The term "member” refers to an employee of a participating employer, who, as noted above, is one who has a collective bargaining agreement with the union and is authorized by the trustees to participate in the plan. Thus, Mutual became a participating employer in 1961 when the agreement and stipulation became effective. The "Applicable Effective Date” is defined in the plan as the date after January 1, 1954 on which a participating employer shall first become obligated to make and does make contributions to the fund, i.e., 1961. Under the plan the only reasonable option available to plaintiff is to select credit for service prior to January 1, 1954. *452Thus, plaintiff may get credit under the plan for the years prior to 1954 but not for the years from 1954 to 1959.

This determination is buttressed by the trustees’ interpretation of the plan as contained in an official brochure which not only sets forth the provisions of the plan but also provides illustrations of applications of the plan.

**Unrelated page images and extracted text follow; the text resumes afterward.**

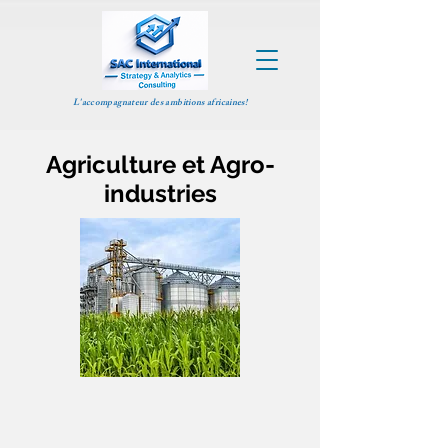
L'accompagnateur des ambitions africaines!
Agriculture et Agro-
industries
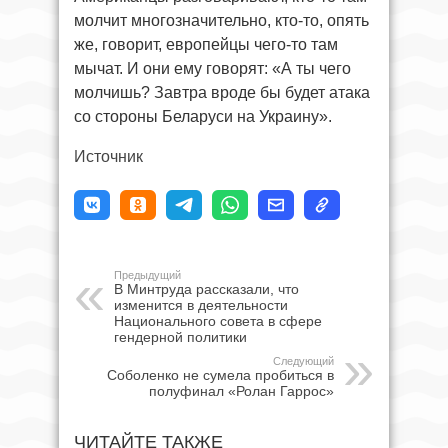
молчит многозначительно, кто-то, опять
же, говорит, европейцы чего-то там
мычат. И они ему говорят: «А ты чего
молчишь? Завтра вроде бы будет атака
со стороны Беларуси на Украину».
Источник
Предыдущий
В Минтруда рассказали, что
изменится в деятельности
Национального совета в сфере
гендерной политики
Следующий
Соболенко не сумела пробиться в
полуфинал «Ролан Гаррос»
ЧИТАЙТЕ ТАКЖЕ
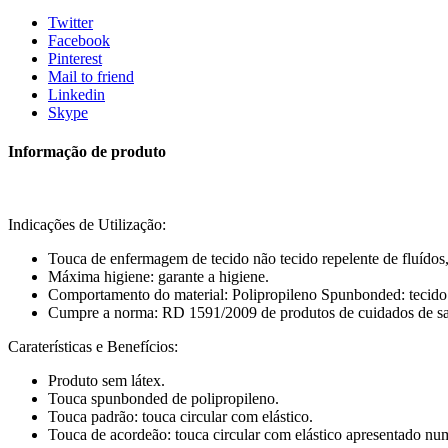
Twitter
Facebook
Pinterest
Mail to friend
Linkedin
Skype
Informação de produto
Indicações de Utilização:
Touca de enfermagem de tecido não tecido repelente de fluídos
Máxima higiene: garante a higiene.
Comportamento do material: Polipropileno Spunbonded: tecido n
Cumpre a norma: RD 1591/2009 de produtos de cuidados de s
Caraterísticas e Benefícios:
Produto sem látex.
Touca spunbonded de polipropileno.
Touca padrão: touca circular com elástico.
Touca de acordeão: touca circular com elástico apresentado nu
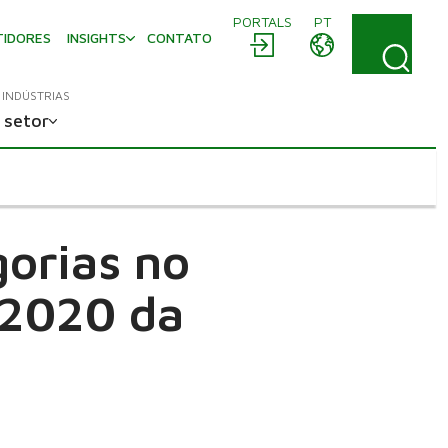
PORTALS
PT
TIDORES
INSIGHTS
CONTATO
INDÚSTRIAS
 setor
gorias no
 2020 da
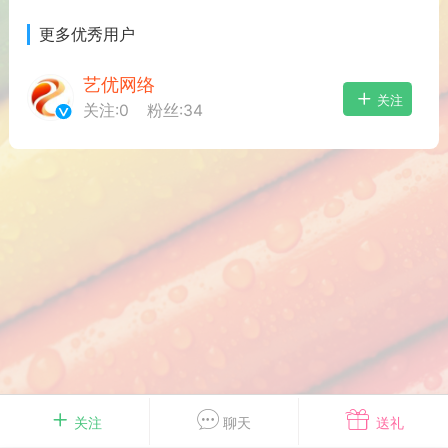
游戏
兴趣
美图
更多优秀用户
艺优网络
关注
关注:
0
粉丝:
34
问答
闲谈
官方
任务
排行
历史
艺优网络
VIP 7
-29 21:24
电脑端
Surface Laptop Go 2
ce Laptop Go 2镜像
eLaptopGo2_BMR_42032_2026.507.11
5.zip网盘下载
关注
聊天
送礼
ace Laptop Go 2 i5/8/128 – Windows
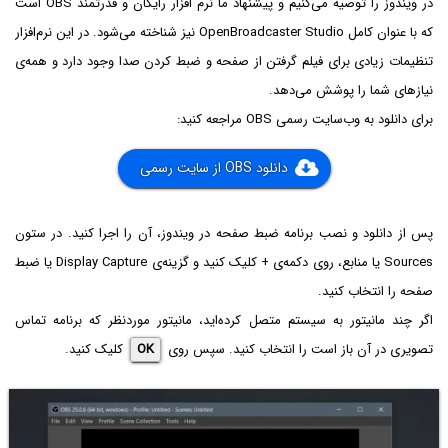
در ویندوز را توصیه می‌کنیم و پیشنهاد ما نرم افزار رایگان و قدرتمند OBS است
که با عنوان کامل OpenBroadcaster Studio نیز شناخته می‌شود. در این نرم‌افزار
تنظیمات زیادی برای فیلم گرفتن از صفحه و ضبط کردن صدا وجود دارد و همه‌ی
نیازهای شما را پوشش می‌دهد.
برای دانلود به وب‌سایت رسمی OBS مراجعه کنید:
دانلود OBS از سایت رسمی
پس از دانلود و نصب برنامه ضبط صفحه در ویندوز، آن را اجرا کنید. در ستون
Sources یا منابع، روی دکمه‌ی + کلیک کنید و گزینه‌ی Display Capture یا ضبط
صفحه را انتخاب کنید.
اگر چند مانیتور به سیستم متصل کرده‌اید، مانیتور موردنظر که برنامه تماس
تصویری در آن باز است را انتخاب کنید. سپس روی
OK
کلیک کنید.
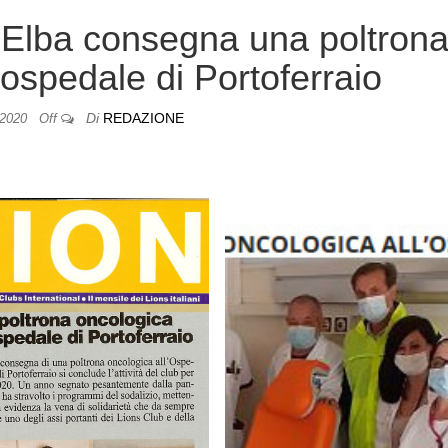
d’Elba consegna una poltron
’ospedale di Portoferraio
Di
REDAZIONE
/2020
Off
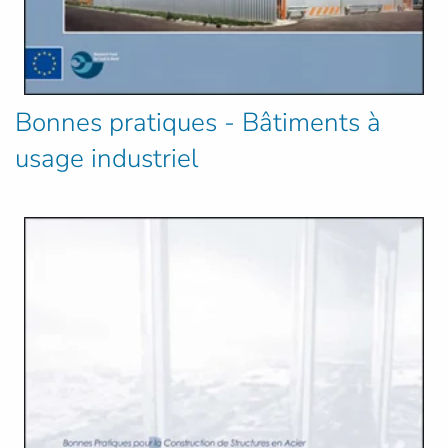
Bonnes pratiques - Bâtiments à
usage industriel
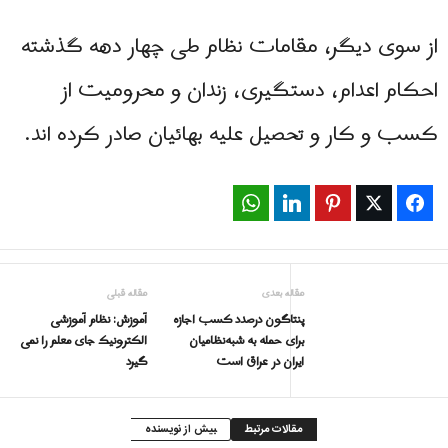
از سوی دیگر، مقامات نظام طی چهار دهه گذشته
احکام اعدام، دستگیری، زندان و محرومیت از
کسب و کار و تحصیل علیه بهائیان صادر کرده اند.
WhatsApp
LinkedIn
Pinterest
Twitter
Facebook
مقاله بعدی
مقاله قبلی
پنتاگون درصدد کسب اجازه
آموزش: نظام آموزشی
برای حمله به شبه‌نظامیان
الکترونیک جای معلم را نمی
ایران در عراق است
گیرد
مقالات مرتبط
بیش از نویسنده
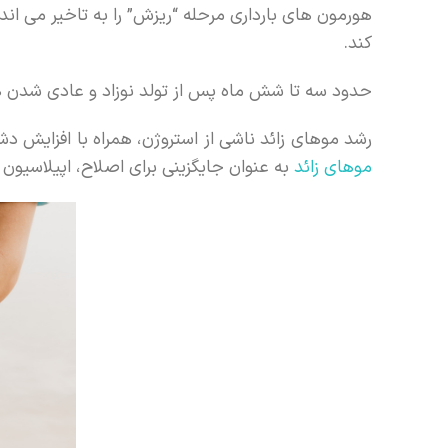
هورمون های بارداری مرحله “ریزش” را به تاخیر می ان
کند.
حدود سه تا شش ماه پس از تولد نوزاد و عادی شدن هو
رشد موهای زائد ناشی از استروژن، همراه با افزایش د
موهای زائد
به عنوان جایگزینی برای اصلاح، اپیلاسیون یا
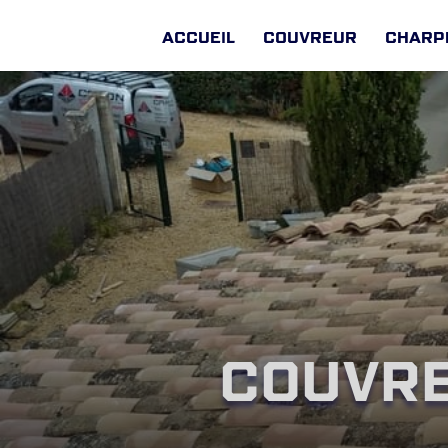
Accueil
Couvreur
Charp
Couvre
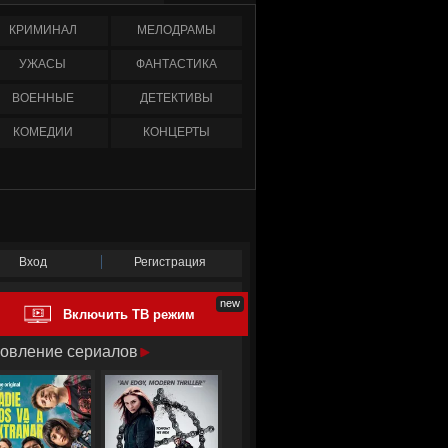
КРИМИНАЛ
МЕЛОДРАМЫ
УЖАСЫ
ФАНТАСТИКА
ВОЕННЫЕ
ДЕТЕКТИВЫ
КОМЕДИИ
КОНЦЕРТЫ
Вход
Регистрация
Включить ТВ режим
овление сериалов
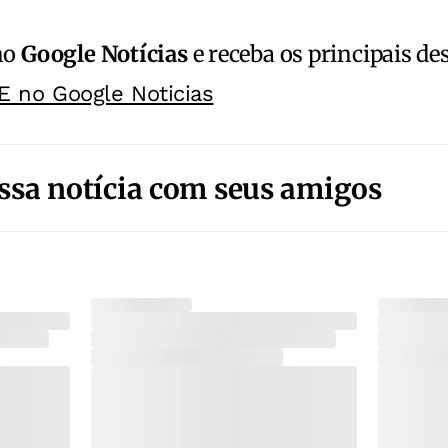
no
Google Notícias
e receba os principais de
E no Google Noticias
ssa notícia com seus amigos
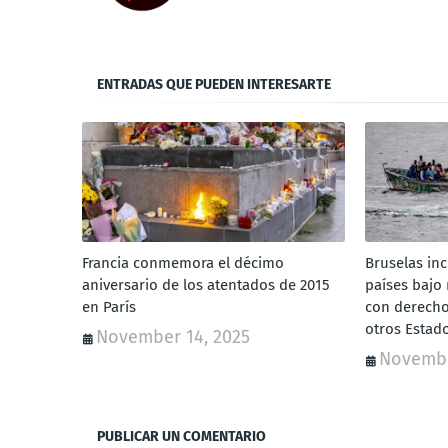
ENTRADAS QUE PUEDEN INTERESARTE
Francia conmemora el décimo
Bruselas inc
aniversario de los atentados de 2015
países bajo
en París
con derecho 
otros Estad
November 14, 2025
Novembe
PUBLICAR UN COMENTARIO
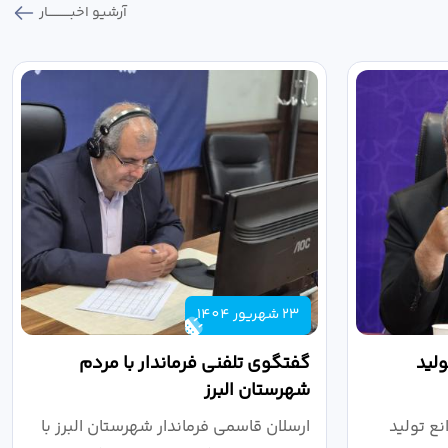
آرشیو اخبـــــــــــار
23 شهریور 1404
لید
گفتگوی تلفنی فرماندار با مردم
شهرستان البرز
ع تولید
ارسلان قاسمی فرماندار شهرستان البرز با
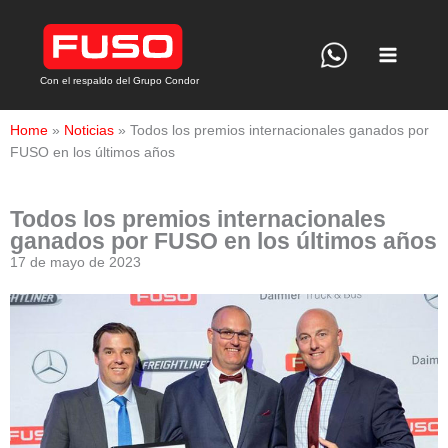
Ir
al
contenido
Con el respaldo del Grupo Condor
Home
»
Noticias
»
Todos los premios internacionales ganados por
FUSO en los últimos años
Todos los premios internacionales
ganados por FUSO en los últimos años
17 de mayo de 2023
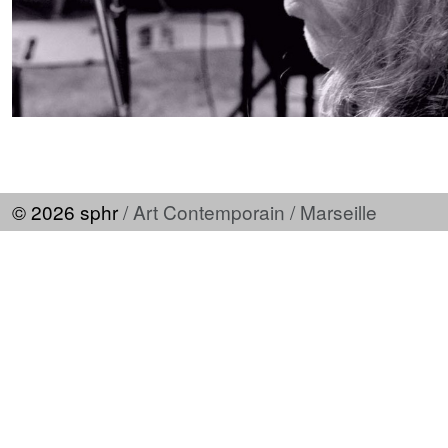
© 2026 sphr
/ Art Contemporain / Marseille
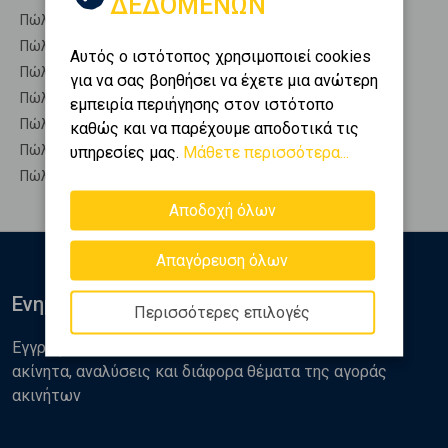
ΔΕΔΟΜΕΝΩΝ
Πώληση Οικόπεδα ΩΛΕΝΙΑ
Πώληση Αγροτεμάχια ΑΙΓΕΙΡΑ - Οικονομαίικα
Αυτός ο ιστότοπος χρησιμοποιεί cookies
Πώληση Δασικές εκτάσεις ΑΙΓΕΙΡΑ - Οικονομαίικα
για να σας βοηθήσει να έχετε μια ανώτερη
Πώληση Εκτάσεις ΑΙΓΕΙΡΑ - Οικονομαίικα
εμπειρία περιήγησης στον ιστότοπο
Πώληση Επαγγελματικά οικόπεδα ΑΙΓΕΙΡΑ - Οικονομαίικα
καθώς και να παρέχουμε αποδοτικά τις
Πώληση Νησιά ΑΙΓΕΙΡΑ - Οικονομαίικα
υπηρεσίες μας.
Μάθετε περισσότερα...
Πώληση Οικιστικά ΑΙΓΕΙΡΑ - Οικονομαίικα
Αποδοχή όλων
Απαγόρευση όλων
Ενημερωθείτε
Περισσότερες επιλογές
Εγγραφείτε στο newsletter της Golden Home για νέα
ακίνητα, αναλύσεις και διάφορα θέματα της αγοράς
ακινήτων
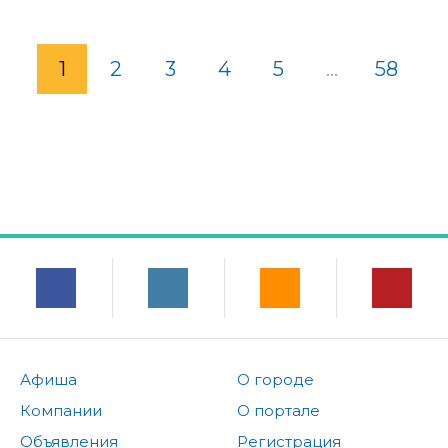
1
2
3
4
5
...
58
Афиша
О городе
Компании
О портале
Объявления
Регистрация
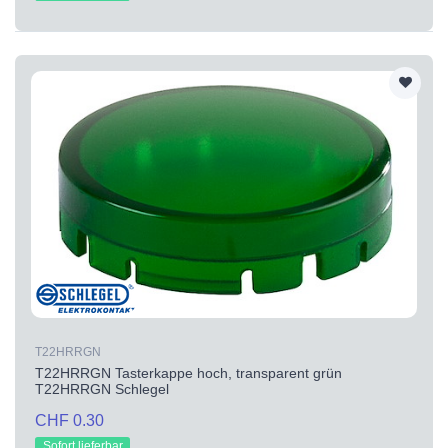
T22HRRGN
T22HRRGN Tasterkappe hoch, transparent grün
T22HRRGN Schlegel
CHF 0.30
Sofort lieferbar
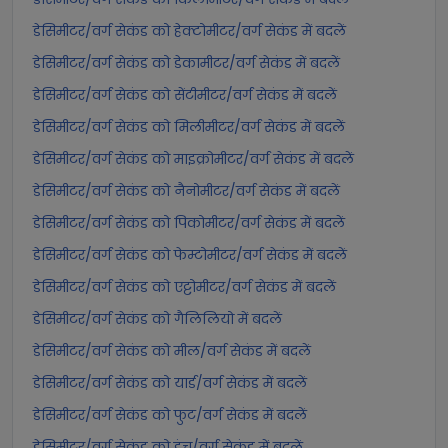
डेसिमीटर/वर्ग सेकंड को हेक्टोमीटर/वर्ग सेकंड में बदलें
डेसिमीटर/वर्ग सेकंड को डेकामीटर/वर्ग सेकंड में बदलें
डेसिमीटर/वर्ग सेकंड को सेंटीमीटर/वर्ग सेकंड में बदलें
डेसिमीटर/वर्ग सेकंड को मिलीमीटर/वर्ग सेकंड में बदलें
डेसिमीटर/वर्ग सेकंड को माइक्रोमीटर/वर्ग सेकंड में बदलें
डेसिमीटर/वर्ग सेकंड को नैनोमीटर/वर्ग सेकंड में बदलें
डेसिमीटर/वर्ग सेकंड को पिकोमीटर/वर्ग सेकंड में बदलें
डेसिमीटर/वर्ग सेकंड को फेम्टोमीटर/वर्ग सेकंड में बदलें
डेसिमीटर/वर्ग सेकंड को एट्टोमीटर/वर्ग सेकंड में बदलें
डेसिमीटर/वर्ग सेकंड को गैलिलियो में बदलें
डेसिमीटर/वर्ग सेकंड को मील/वर्ग सेकंड में बदलें
डेसिमीटर/वर्ग सेकंड को यार्ड/वर्ग सेकंड में बदलें
डेसिमीटर/वर्ग सेकंड को फुट/वर्ग सेकंड में बदलें
डेसिमीटर/वर्ग सेकंड को इंच/वर्ग सेकंड में बदलें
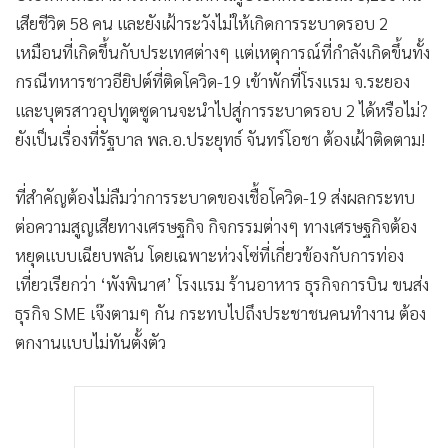
•
เกม
เสียชีวิต 58 คน และยังเฝ้าระวังไม่ให้เกิดการระบาดรอบ 2
•
วิทยาศาสตร์
เหมือนที่เกิดขึ้นกับประเทศต่างๆ แต่เหตุการณ์ที่กำลังเกิดขึ้นทั้ง
•
SMEs
กรณีทหารชาวอียิปต์ที่ติดโควิด-19 เข้าพักที่โรงแรม จ.ระยอง
•
หุ้น
และบุตรสาวอุปทูตซูดานจะนำไปสู่การระบาดรอบ 2 ได้หรือไม่?
ยังเป็นเรื่องที่รัฐบาล พล.อ.ประยุทธ์ จันทร์โอชา ต้องเฝ้าติดตาม!
•
อินโดจีน
•
กองทุนรวม
ที่สำคัญต้องไม่ลืมว่าการระบาดของเชื้อโควิด-19 ส่งผลกระทบ
•
Celeb Online
ต่อความสูญเสียทางเศรษฐกิจ กิจกรรมต่างๆ ทางเศรษฐกิจต้อง
•
Factcheck
หยุดแบบเฉียบพลัน โดยเฉพาะห่วงโซ่ที่เกี่ยวข้องกับการท่อง
•
ญี่ปุ่น
เที่ยวเรียกว่า ‘พังพินาศ’ โรงแรม ร้านอาหาร ธุรกิจการบิน ขนส่ง
•
News1
ธุรกิจ SME เจ๊งตามๆ กัน กระทบไปถึงประชาชนคนทำงาน ต้อง
•
Gotomanager
ตกงานแบบไม่ทันตั้งตัว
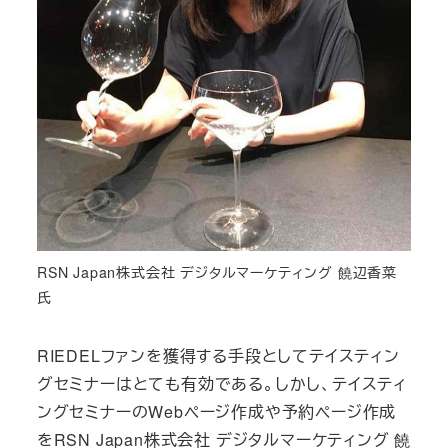
RSN Japan株式会社 デジタルマーケティング 饒辺香菜
氏
RIEDELファンを獲得する手段としてテイスティン
グセミナーはとても有効である。しかし、テイスティ
ングセミナーのWebページ作成や予約ページ作成
をRSN Japan株式会社 デジタルマーケティング 饒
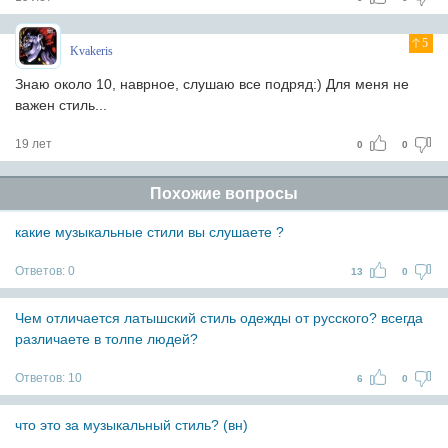
5
Kvakeris
Знаю около 10, наврное, слушаю все подряд:) Для меня не
важен стиль...
19 лет
0
0
Похожие вопросы
какие музыкальные стили вы слушаете ?
Ответов:
0
13
0
Чем отличается латышский стиль одежды от русского? всегда
различаете в толпе людей?
Ответов:
10
6
0
что это за музыкальный стиль? (вн)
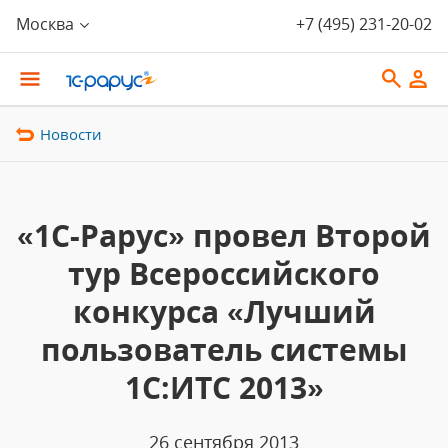
Москва
+7 (495) 231-20-02
Новости
«1С-Рарус» провел Второй
тур Всероссийского
конкурса «Лучший
пользователь системы
1С:ИТС 2013»
26 сентября 2013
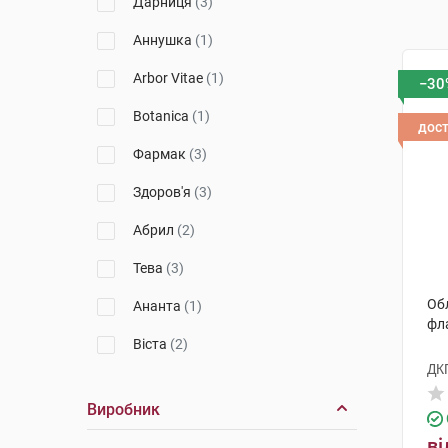
Дарниця
(3)
Аннушка
(1)
Arbor Vitae
(1)
−30
Botanica
(1)
дос
Фармак
(3)
Здоров'я
(3)
Абрил
(2)
Тева
(3)
Обл
Ананта
(1)
фл
Віста
(2)
ДК
Гетеро
(1)
Виробник
ві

One illustrating example states that if the employee worked for an employer from 1938 to 1963, and the employer first participated in the plan in 1961, the employee will be given credit for service from 1938 to 1954 and from 1961 to 1963. Thus, even the trustees conclude that an employee may receive credit for years worked prior to 1954 and subsequent to 1961 even though bis employer did not contribute during the period of 1954 to 1961.

The trustees have stipulated that prior to 1954 four of plaintiff’s employers qualified plaintiff for service credit. The proof reflects that he worked for those employers during 1939 through 1945, a total of seven years. He worked for Mutual during 1950 to 1953 inclusive. Mutual became a participating employer in 1961, and thus plaintiff qualified for these four years of service. Contrary to the trustees’ contention the break-in-service rule does not apply to service prior to 1954. Although the example in the brochure describes an employee who worked for a qualifying employer continuously, the plan itself does not impose such a requirement. Furthermore, the brochure states that nothing therein shall alter the terms of the plan. Since there is simply no provision in the plan that the break-in-service rule applies before 1954, we hold that the plaintiff must be given a past service pension credit for these 11 years.

As we have found, the trustees arbitrarily credited the $1,000 paid on March 8, 1963 as a contribution to the plan for the year 1954. In Moglia (supra, p 114) the court noted that the illegal payments had been refunded to the employer but were declined. Here, a refund is not possible because the employer is bankrupt. The plan provides that "[a] member for whom Contributions are made by a Participating Employer shall be entitled to credit for participation in the Plan for all monies contributed on his behalf.” (Emphasis added.) The $1,000 payment here was made to an existing fund by a participating employer on behalf of its employees. A direction that the payment be applied as a credit for the employees of Mutual does not violate the spirit of section 302 of the Labor Management Relations Act or contribute to the abuses the *453section was designed to eliminate. Under these circumstances "there is no need to invoke the safeguards of this statute” (National Labor Relations Bd. v United Brotherhood of Carpenters & Joiners of Amer., Local No. 1913, AFL-CIO, 531 F2d 424, 427). We hold that plaintiff is thereby entitled to credit for participation in the plan for an additional year of service. We find that plaintiff’s credited service totals 29.4 years.

Accordingly, the judgment appealed from should be modified in accordance with this opinion and, as so modified, affirmed, with costs to plaintiff.

Dillon, P. J., Cardamone, Callahan and Wither, JJ., concur.

Judgment unanimously modified and, as modified, affirmed, with costs to plaintiff, in accordance with opinion by Schnepp, J.